7人中3人の書類を重ねてみると、右下にある印鑑は同じ位置に押されている。「死亡時期」が違うのならば、書類も異なる時期に作られているはずだ。それなのに寸分違わぬ位置に印鑑が押されているということは、同じ時に複数の書類を作成した疑いが強い。
この死亡確認書に関し、北朝鮮は2年後の日朝実務者協議でこう釈明した。「慌てて作ったもので正確でなかった」
そう釈明したのにもかかわらず、同じ協議の場で、北朝鮮は卑劣な行為に出てきた。横田めぐみさんのものとする「遺骨」を提示してきたのだ。その後、日本側のDNA型鑑定で別人のものと判明したものだった。
反省したように見せながら、舌の根も乾かぬうちに日本をだまそうとするのが北朝鮮の手口であることは疑いようがない。こうした過去の行状から、今回の再調査をめぐる報告でも、再び嘘をついてくる恐れがあると家族や支援者は警戒を強めている。
■「私たちは受け取りません」
福岡市で開かれた集会の会場には、家族の危機感を示すように「限界は超えた」という言葉が大きく示されていた。
集会に参加した田口八重子さん(59)=拉致当時(22)=の兄で家族会代表の飯塚繁雄さん(77)は北朝鮮による再調査報告について「いろいろ噂を聞くと、『やはり(日本政府)認定被害者はみんな死んでいた。

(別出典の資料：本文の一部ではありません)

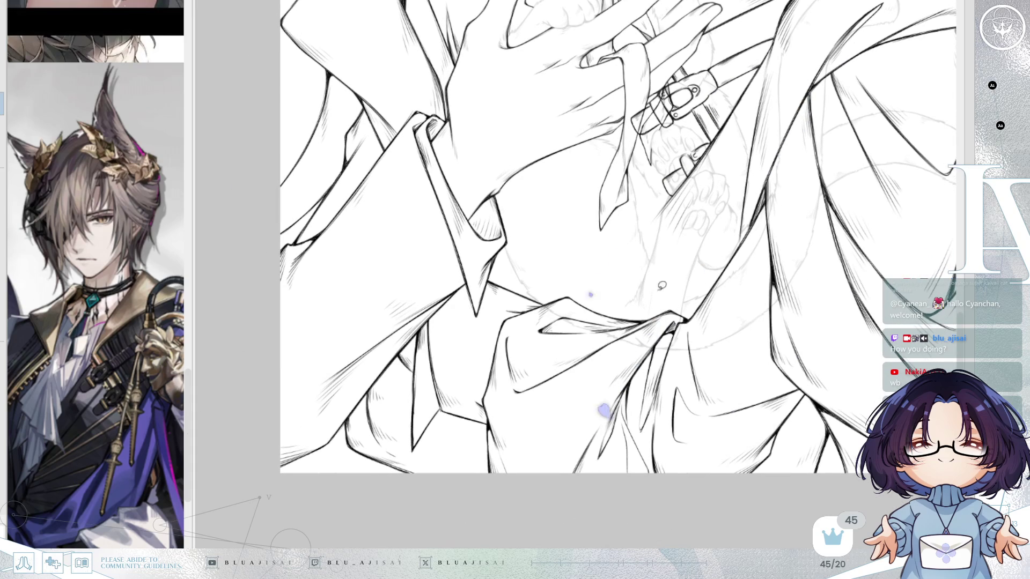
{"action": "scroll", "coordinate": [516, 271], "scroll_direction": "up", "scroll_amount": 1}
{"action": "mouse_move", "coordinate": [630, 273]}
{"action": "left_mouse_down"}
{"action": "mouse_move", "coordinate": [509, 269]}
{"action": "mouse_move", "coordinate": [486, 319]}
{"action": "mouse_move", "coordinate": [438, 316]}
{"action": "mouse_move", "coordinate": [431, 350]}
{"action": "left_mouse_up"}
{"action": "mouse_move", "coordinate": [403, 396]}
{"action": "left_mouse_down"}
{"action": "mouse_move", "coordinate": [391, 440]}
{"action": "mouse_move", "coordinate": [472, 528]}
{"action": "mouse_move", "coordinate": [666, 541]}
{"action": "mouse_move", "coordinate": [726, 529]}
{"action": "mouse_move", "coordinate": [804, 485]}
{"action": "mouse_move", "coordinate": [831, 427]}
{"action": "mouse_move", "coordinate": [811, 394]}
{"action": "left_mouse_up"}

その証拠はここにある』などという。そして(拉致の可能性を排除できない)特定失踪者の何人かの名簿が出てくる。そんな程度ではないか。報告書だけを追いかけていると方向性を間違えてしまう」と訴えた。
北朝鮮による報告は再び嘘だらけの恐れがある。だからこそ、家族は再調査から1年を迎える7月を前に、報告書ではなく、被害者の帰国だけを求めていることを強調している。
6月16日に開かれた超党派の拉致議連の総会では、横田めぐみさんの母、早紀江さん(79)が、今後の日朝協議で北朝鮮が偽の遺骨を出してきた場合、「『これがあなた方の子供たち(被害者)の遺骨です』と言って、持ってこられても私たちは絶対に受け取りません。そんなもの持って帰らないでください」と政府に要望した。
北朝鮮が再び捏造した“証拠”を出してくる可能性があることに対する牽制(けんせい)だった。再調査開始から1年を目前に控え、被害者家族は北朝鮮との“情報戦”の最中にいる。